Vienne — L'AIEA a trouvé en Iran les plans non déclarés d'un modèle sophistiqué de centrifugeuse alors que Téhéran s'était engagé à faire toute la lumière sur son programme nucléaire, ont indiqué hier des diplomates à Vienne. Une source proche de l'Agence internationale de l'énergie atomique (AIEA) a confirmé que l'information parue hier dans le Financial Times était «vraie».

Mais selon cette source, il ne s'agit pas d'une révélation pouvant être utilisée par l'agence de l'ONU chargée de la sûreté nucléaire pour envoyer le dossier iranien devant le Conseil de sécurité, seul habilité à prendre d'éventuelles sanctions.

Les centrifugeuses sont utilisées pour séparer dans le minerai d'uranium les molécules d'uranium 235. Il faut 21 kg d'uranium 235 enrichi à 80-90 % pour faire une bombe atomique, selon les spécialistes.

En octobre, le Conseil des gouverneurs de l'AIEA avait lancé un ultimatum à l'Iran en lui demandant de révéler tous les détails de son programme nucléaire.
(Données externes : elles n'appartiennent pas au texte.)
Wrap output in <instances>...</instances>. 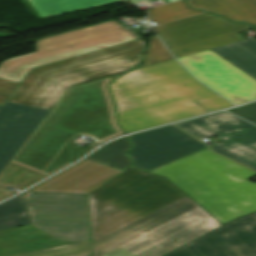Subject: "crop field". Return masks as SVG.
<instances>
[{"mask_svg": "<svg viewBox=\"0 0 256 256\" xmlns=\"http://www.w3.org/2000/svg\"><path fill=\"white\" fill-rule=\"evenodd\" d=\"M178 60L195 77L235 104L256 98V80L210 50Z\"/></svg>", "mask_w": 256, "mask_h": 256, "instance_id": "obj_13", "label": "crop field"}, {"mask_svg": "<svg viewBox=\"0 0 256 256\" xmlns=\"http://www.w3.org/2000/svg\"><path fill=\"white\" fill-rule=\"evenodd\" d=\"M163 256H256V212L237 218Z\"/></svg>", "mask_w": 256, "mask_h": 256, "instance_id": "obj_11", "label": "crop field"}, {"mask_svg": "<svg viewBox=\"0 0 256 256\" xmlns=\"http://www.w3.org/2000/svg\"><path fill=\"white\" fill-rule=\"evenodd\" d=\"M39 16L44 19L124 0H28Z\"/></svg>", "mask_w": 256, "mask_h": 256, "instance_id": "obj_19", "label": "crop field"}, {"mask_svg": "<svg viewBox=\"0 0 256 256\" xmlns=\"http://www.w3.org/2000/svg\"><path fill=\"white\" fill-rule=\"evenodd\" d=\"M192 7L220 14L232 21L256 24V0H187Z\"/></svg>", "mask_w": 256, "mask_h": 256, "instance_id": "obj_17", "label": "crop field"}, {"mask_svg": "<svg viewBox=\"0 0 256 256\" xmlns=\"http://www.w3.org/2000/svg\"><path fill=\"white\" fill-rule=\"evenodd\" d=\"M130 137L134 147L129 155L135 167L147 171L206 148L173 125Z\"/></svg>", "mask_w": 256, "mask_h": 256, "instance_id": "obj_12", "label": "crop field"}, {"mask_svg": "<svg viewBox=\"0 0 256 256\" xmlns=\"http://www.w3.org/2000/svg\"><path fill=\"white\" fill-rule=\"evenodd\" d=\"M153 28L175 58L243 40L238 33L253 29L246 23H234L209 13Z\"/></svg>", "mask_w": 256, "mask_h": 256, "instance_id": "obj_8", "label": "crop field"}, {"mask_svg": "<svg viewBox=\"0 0 256 256\" xmlns=\"http://www.w3.org/2000/svg\"><path fill=\"white\" fill-rule=\"evenodd\" d=\"M90 241L79 242L72 245L51 248L17 256H89Z\"/></svg>", "mask_w": 256, "mask_h": 256, "instance_id": "obj_23", "label": "crop field"}, {"mask_svg": "<svg viewBox=\"0 0 256 256\" xmlns=\"http://www.w3.org/2000/svg\"><path fill=\"white\" fill-rule=\"evenodd\" d=\"M135 39V33L113 20L46 37L35 41L36 52L2 62L0 77L20 83L33 67Z\"/></svg>", "mask_w": 256, "mask_h": 256, "instance_id": "obj_7", "label": "crop field"}, {"mask_svg": "<svg viewBox=\"0 0 256 256\" xmlns=\"http://www.w3.org/2000/svg\"><path fill=\"white\" fill-rule=\"evenodd\" d=\"M31 224L23 193L0 204V230Z\"/></svg>", "mask_w": 256, "mask_h": 256, "instance_id": "obj_20", "label": "crop field"}, {"mask_svg": "<svg viewBox=\"0 0 256 256\" xmlns=\"http://www.w3.org/2000/svg\"><path fill=\"white\" fill-rule=\"evenodd\" d=\"M143 61H144V64L141 65V66H139V67H137L136 69L142 68V67H146V66H149V65H150L148 48L146 49V51H145V53H144Z\"/></svg>", "mask_w": 256, "mask_h": 256, "instance_id": "obj_27", "label": "crop field"}, {"mask_svg": "<svg viewBox=\"0 0 256 256\" xmlns=\"http://www.w3.org/2000/svg\"><path fill=\"white\" fill-rule=\"evenodd\" d=\"M17 85L18 83L0 78V105H3V103L7 100Z\"/></svg>", "mask_w": 256, "mask_h": 256, "instance_id": "obj_26", "label": "crop field"}, {"mask_svg": "<svg viewBox=\"0 0 256 256\" xmlns=\"http://www.w3.org/2000/svg\"><path fill=\"white\" fill-rule=\"evenodd\" d=\"M32 226L62 241L90 240L86 195L24 194Z\"/></svg>", "mask_w": 256, "mask_h": 256, "instance_id": "obj_9", "label": "crop field"}, {"mask_svg": "<svg viewBox=\"0 0 256 256\" xmlns=\"http://www.w3.org/2000/svg\"><path fill=\"white\" fill-rule=\"evenodd\" d=\"M119 123L126 133L231 106L196 81L175 60L131 71L111 82Z\"/></svg>", "mask_w": 256, "mask_h": 256, "instance_id": "obj_2", "label": "crop field"}, {"mask_svg": "<svg viewBox=\"0 0 256 256\" xmlns=\"http://www.w3.org/2000/svg\"><path fill=\"white\" fill-rule=\"evenodd\" d=\"M149 52L151 65L173 59L171 54L156 36L149 37Z\"/></svg>", "mask_w": 256, "mask_h": 256, "instance_id": "obj_24", "label": "crop field"}, {"mask_svg": "<svg viewBox=\"0 0 256 256\" xmlns=\"http://www.w3.org/2000/svg\"><path fill=\"white\" fill-rule=\"evenodd\" d=\"M254 27H256V25H254Z\"/></svg>", "mask_w": 256, "mask_h": 256, "instance_id": "obj_29", "label": "crop field"}, {"mask_svg": "<svg viewBox=\"0 0 256 256\" xmlns=\"http://www.w3.org/2000/svg\"><path fill=\"white\" fill-rule=\"evenodd\" d=\"M213 52L256 79V38L220 46Z\"/></svg>", "mask_w": 256, "mask_h": 256, "instance_id": "obj_18", "label": "crop field"}, {"mask_svg": "<svg viewBox=\"0 0 256 256\" xmlns=\"http://www.w3.org/2000/svg\"><path fill=\"white\" fill-rule=\"evenodd\" d=\"M143 40L31 70L9 102L51 109L69 87L123 73L138 63Z\"/></svg>", "mask_w": 256, "mask_h": 256, "instance_id": "obj_5", "label": "crop field"}, {"mask_svg": "<svg viewBox=\"0 0 256 256\" xmlns=\"http://www.w3.org/2000/svg\"><path fill=\"white\" fill-rule=\"evenodd\" d=\"M1 107V106H0Z\"/></svg>", "mask_w": 256, "mask_h": 256, "instance_id": "obj_30", "label": "crop field"}, {"mask_svg": "<svg viewBox=\"0 0 256 256\" xmlns=\"http://www.w3.org/2000/svg\"><path fill=\"white\" fill-rule=\"evenodd\" d=\"M148 11L150 19L154 21L156 25L203 12L188 8L183 0L161 7L149 9Z\"/></svg>", "mask_w": 256, "mask_h": 256, "instance_id": "obj_22", "label": "crop field"}, {"mask_svg": "<svg viewBox=\"0 0 256 256\" xmlns=\"http://www.w3.org/2000/svg\"><path fill=\"white\" fill-rule=\"evenodd\" d=\"M220 225L186 195L93 243L94 256H161Z\"/></svg>", "mask_w": 256, "mask_h": 256, "instance_id": "obj_4", "label": "crop field"}, {"mask_svg": "<svg viewBox=\"0 0 256 256\" xmlns=\"http://www.w3.org/2000/svg\"><path fill=\"white\" fill-rule=\"evenodd\" d=\"M129 147L130 144L124 137L100 148L87 159L118 169H124L131 164L124 155Z\"/></svg>", "mask_w": 256, "mask_h": 256, "instance_id": "obj_21", "label": "crop field"}, {"mask_svg": "<svg viewBox=\"0 0 256 256\" xmlns=\"http://www.w3.org/2000/svg\"><path fill=\"white\" fill-rule=\"evenodd\" d=\"M186 195L163 176L129 167L89 194L93 242Z\"/></svg>", "mask_w": 256, "mask_h": 256, "instance_id": "obj_6", "label": "crop field"}, {"mask_svg": "<svg viewBox=\"0 0 256 256\" xmlns=\"http://www.w3.org/2000/svg\"><path fill=\"white\" fill-rule=\"evenodd\" d=\"M30 225L0 231V256H13L31 251L67 245Z\"/></svg>", "mask_w": 256, "mask_h": 256, "instance_id": "obj_16", "label": "crop field"}, {"mask_svg": "<svg viewBox=\"0 0 256 256\" xmlns=\"http://www.w3.org/2000/svg\"><path fill=\"white\" fill-rule=\"evenodd\" d=\"M229 112L256 124V102L229 110Z\"/></svg>", "mask_w": 256, "mask_h": 256, "instance_id": "obj_25", "label": "crop field"}, {"mask_svg": "<svg viewBox=\"0 0 256 256\" xmlns=\"http://www.w3.org/2000/svg\"><path fill=\"white\" fill-rule=\"evenodd\" d=\"M118 75L67 90L0 173V200L14 194L7 189L9 185L23 189L94 147H74L69 141L74 136L85 135L97 145L123 133L115 124L105 87Z\"/></svg>", "mask_w": 256, "mask_h": 256, "instance_id": "obj_1", "label": "crop field"}, {"mask_svg": "<svg viewBox=\"0 0 256 256\" xmlns=\"http://www.w3.org/2000/svg\"><path fill=\"white\" fill-rule=\"evenodd\" d=\"M175 125L196 138L217 134L213 151L256 171V126L225 111Z\"/></svg>", "mask_w": 256, "mask_h": 256, "instance_id": "obj_10", "label": "crop field"}, {"mask_svg": "<svg viewBox=\"0 0 256 256\" xmlns=\"http://www.w3.org/2000/svg\"><path fill=\"white\" fill-rule=\"evenodd\" d=\"M167 176L223 224L256 211V173L208 148L152 170Z\"/></svg>", "mask_w": 256, "mask_h": 256, "instance_id": "obj_3", "label": "crop field"}, {"mask_svg": "<svg viewBox=\"0 0 256 256\" xmlns=\"http://www.w3.org/2000/svg\"><path fill=\"white\" fill-rule=\"evenodd\" d=\"M131 3H138V2H141L142 0H130ZM166 3L168 2H171V1H174V0H164Z\"/></svg>", "mask_w": 256, "mask_h": 256, "instance_id": "obj_28", "label": "crop field"}, {"mask_svg": "<svg viewBox=\"0 0 256 256\" xmlns=\"http://www.w3.org/2000/svg\"><path fill=\"white\" fill-rule=\"evenodd\" d=\"M120 172L122 171L85 159L27 191L89 193Z\"/></svg>", "mask_w": 256, "mask_h": 256, "instance_id": "obj_15", "label": "crop field"}, {"mask_svg": "<svg viewBox=\"0 0 256 256\" xmlns=\"http://www.w3.org/2000/svg\"><path fill=\"white\" fill-rule=\"evenodd\" d=\"M49 112L5 102L0 109V172Z\"/></svg>", "mask_w": 256, "mask_h": 256, "instance_id": "obj_14", "label": "crop field"}]
</instances>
Le Conseil doit se réunir le 8 mars pour examiner le dossier iranien.

À Berlin, le sous-secrétaire d'État américain, John Bolton, a affirmé que les États-Unis estimaient que l'Iran tentait toujours de fabriquer l'arme nucléaire. «Nous allons sérieusement examiner ce que nous allons faire avec l'Iran», a-t-il déclaré. Il a ajouté que toute action à venir serait engagée avec la coopération de la France, de l'Allemagne et de la Grande-Bretagne. Le responsable américain a refusé d'exclure l'usage de la force.

À Rome où il était en visite, le chef de la diplomatie iranienne, Kamal Kharazi, a répondu que son pays «n'avait pas de plan pour développer des armes nucléaires» et a confirmé la volonté de Téhéran de coopérer avec l'AIEA.

De sources diplomatiques, on indique que l'AIEA a utilisé des informations recueillies lors du démantèlement du programme nucléaire de la Libye pour remonter jusqu'à l'Iran.